Listed records below:

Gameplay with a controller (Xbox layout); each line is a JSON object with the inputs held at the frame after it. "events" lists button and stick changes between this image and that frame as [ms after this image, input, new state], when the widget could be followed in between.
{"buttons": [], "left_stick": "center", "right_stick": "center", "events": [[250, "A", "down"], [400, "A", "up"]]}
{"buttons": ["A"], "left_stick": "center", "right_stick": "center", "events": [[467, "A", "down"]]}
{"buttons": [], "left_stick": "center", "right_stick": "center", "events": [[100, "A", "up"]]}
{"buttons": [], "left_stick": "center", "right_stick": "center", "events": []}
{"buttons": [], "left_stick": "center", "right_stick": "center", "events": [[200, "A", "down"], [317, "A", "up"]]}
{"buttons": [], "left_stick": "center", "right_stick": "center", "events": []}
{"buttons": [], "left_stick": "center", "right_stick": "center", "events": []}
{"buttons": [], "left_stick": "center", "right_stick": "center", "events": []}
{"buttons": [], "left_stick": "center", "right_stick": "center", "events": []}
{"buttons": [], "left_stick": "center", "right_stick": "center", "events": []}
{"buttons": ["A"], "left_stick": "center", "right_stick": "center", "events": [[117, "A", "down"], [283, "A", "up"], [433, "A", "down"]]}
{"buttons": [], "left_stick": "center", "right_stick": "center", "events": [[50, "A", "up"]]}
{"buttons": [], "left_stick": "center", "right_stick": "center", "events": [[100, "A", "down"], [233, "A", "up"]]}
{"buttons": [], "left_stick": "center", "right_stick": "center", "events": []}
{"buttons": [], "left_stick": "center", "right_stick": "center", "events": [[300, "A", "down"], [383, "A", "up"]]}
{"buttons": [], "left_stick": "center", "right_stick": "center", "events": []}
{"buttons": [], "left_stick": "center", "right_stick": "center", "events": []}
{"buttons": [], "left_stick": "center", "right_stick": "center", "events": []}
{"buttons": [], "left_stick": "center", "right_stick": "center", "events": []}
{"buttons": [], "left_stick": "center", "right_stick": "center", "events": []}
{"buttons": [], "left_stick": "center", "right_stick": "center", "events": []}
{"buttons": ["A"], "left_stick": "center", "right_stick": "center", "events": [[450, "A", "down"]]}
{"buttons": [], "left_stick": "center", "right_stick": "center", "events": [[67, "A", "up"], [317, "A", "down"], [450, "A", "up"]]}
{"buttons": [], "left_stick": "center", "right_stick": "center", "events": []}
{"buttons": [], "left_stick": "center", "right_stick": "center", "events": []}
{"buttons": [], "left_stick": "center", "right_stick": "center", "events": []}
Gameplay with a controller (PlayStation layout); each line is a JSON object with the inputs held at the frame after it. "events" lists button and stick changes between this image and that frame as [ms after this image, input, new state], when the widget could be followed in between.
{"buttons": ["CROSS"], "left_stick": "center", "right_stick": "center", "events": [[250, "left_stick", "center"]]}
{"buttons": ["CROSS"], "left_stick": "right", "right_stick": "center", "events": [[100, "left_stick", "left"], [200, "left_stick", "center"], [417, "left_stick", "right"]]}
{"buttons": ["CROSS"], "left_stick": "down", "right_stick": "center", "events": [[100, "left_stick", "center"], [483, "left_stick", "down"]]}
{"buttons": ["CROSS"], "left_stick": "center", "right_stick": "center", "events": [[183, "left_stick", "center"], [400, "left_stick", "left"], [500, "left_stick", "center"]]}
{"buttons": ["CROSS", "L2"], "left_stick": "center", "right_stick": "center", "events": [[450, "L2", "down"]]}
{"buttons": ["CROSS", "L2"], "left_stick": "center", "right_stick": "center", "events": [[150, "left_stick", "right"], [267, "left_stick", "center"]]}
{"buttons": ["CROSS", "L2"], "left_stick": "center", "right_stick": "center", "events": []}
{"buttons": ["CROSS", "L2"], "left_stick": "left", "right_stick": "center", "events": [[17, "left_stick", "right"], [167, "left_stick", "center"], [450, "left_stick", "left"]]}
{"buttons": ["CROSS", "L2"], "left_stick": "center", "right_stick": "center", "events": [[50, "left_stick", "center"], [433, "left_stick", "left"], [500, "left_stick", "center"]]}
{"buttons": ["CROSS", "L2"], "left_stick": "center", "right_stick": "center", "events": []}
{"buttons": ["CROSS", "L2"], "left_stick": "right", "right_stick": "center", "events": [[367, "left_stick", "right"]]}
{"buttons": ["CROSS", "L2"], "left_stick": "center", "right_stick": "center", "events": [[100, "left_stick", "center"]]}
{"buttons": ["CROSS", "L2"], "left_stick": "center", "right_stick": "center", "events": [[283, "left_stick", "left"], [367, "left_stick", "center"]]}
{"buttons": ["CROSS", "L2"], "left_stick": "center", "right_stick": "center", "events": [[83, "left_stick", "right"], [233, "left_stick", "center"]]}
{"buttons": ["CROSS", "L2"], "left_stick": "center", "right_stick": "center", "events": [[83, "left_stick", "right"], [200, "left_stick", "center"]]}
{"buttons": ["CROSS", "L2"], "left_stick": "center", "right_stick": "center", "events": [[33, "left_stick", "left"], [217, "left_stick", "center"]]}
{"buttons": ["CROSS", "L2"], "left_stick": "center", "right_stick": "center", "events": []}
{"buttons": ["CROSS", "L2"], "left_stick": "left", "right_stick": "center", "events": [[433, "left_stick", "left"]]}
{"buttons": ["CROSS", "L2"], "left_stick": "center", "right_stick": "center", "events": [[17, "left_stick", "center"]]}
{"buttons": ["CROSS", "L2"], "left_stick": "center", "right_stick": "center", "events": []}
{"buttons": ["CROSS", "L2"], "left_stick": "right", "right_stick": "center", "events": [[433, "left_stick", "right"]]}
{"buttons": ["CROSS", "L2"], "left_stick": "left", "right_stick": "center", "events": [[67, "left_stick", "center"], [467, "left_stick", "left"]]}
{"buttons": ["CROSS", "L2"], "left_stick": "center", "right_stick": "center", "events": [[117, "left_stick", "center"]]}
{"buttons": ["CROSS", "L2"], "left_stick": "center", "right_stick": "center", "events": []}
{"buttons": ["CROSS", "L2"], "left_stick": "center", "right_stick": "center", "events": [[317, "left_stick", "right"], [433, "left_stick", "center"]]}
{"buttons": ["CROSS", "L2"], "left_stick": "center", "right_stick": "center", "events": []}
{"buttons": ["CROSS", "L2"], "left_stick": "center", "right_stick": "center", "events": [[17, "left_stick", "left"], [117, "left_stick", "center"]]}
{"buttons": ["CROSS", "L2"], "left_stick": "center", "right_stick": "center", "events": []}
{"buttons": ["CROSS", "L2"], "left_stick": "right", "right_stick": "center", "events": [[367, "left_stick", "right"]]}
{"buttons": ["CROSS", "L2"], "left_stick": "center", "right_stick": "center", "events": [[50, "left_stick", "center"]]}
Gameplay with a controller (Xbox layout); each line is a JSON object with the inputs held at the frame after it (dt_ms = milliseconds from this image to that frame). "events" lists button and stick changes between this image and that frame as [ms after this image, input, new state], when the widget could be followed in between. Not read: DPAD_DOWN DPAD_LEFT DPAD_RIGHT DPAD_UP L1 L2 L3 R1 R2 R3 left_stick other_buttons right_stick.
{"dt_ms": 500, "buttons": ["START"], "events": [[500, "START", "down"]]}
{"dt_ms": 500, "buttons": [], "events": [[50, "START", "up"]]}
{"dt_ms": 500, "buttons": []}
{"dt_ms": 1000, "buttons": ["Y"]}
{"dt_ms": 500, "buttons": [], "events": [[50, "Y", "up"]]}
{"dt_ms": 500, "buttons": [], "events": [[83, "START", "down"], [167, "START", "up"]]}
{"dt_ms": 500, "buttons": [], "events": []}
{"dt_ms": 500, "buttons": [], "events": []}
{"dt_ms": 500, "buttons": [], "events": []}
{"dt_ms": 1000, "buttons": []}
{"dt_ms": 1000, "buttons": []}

End of Listed records.

- **Problem requirements**
Where a line above holds the string "layout", show that line.

- **Exercise output**
Gameplay with a controller (Xbox layout); each line is a JSON object with the inputs held at the frame after it. "events" lists button and stick changes between this image and that frame as [ms after this image, input, new state], when the widget could be followed in between.
Gameplay with a controller (PlayStation layout); each line is a JSON object with the inputs held at the frame after it. "events" lists button and stick changes between this image and that frame as [ms after this image, input, new state], when the widget could be followed in between.
Gameplay with a controller (Xbox layout); each line is a JSON object with the inputs held at the frame after it (dt_ms = milliseconds from this image to that frame). "events" lists button and stick changes between this image and that frame as [ms after this image, input, new state], when the widget could be followed in between. Not read: DPAD_DOWN DPAD_LEFT DPAD_RIGHT DPAD_UP L1 L2 L3 R1 R2 R3 left_stick other_buttons right_stick.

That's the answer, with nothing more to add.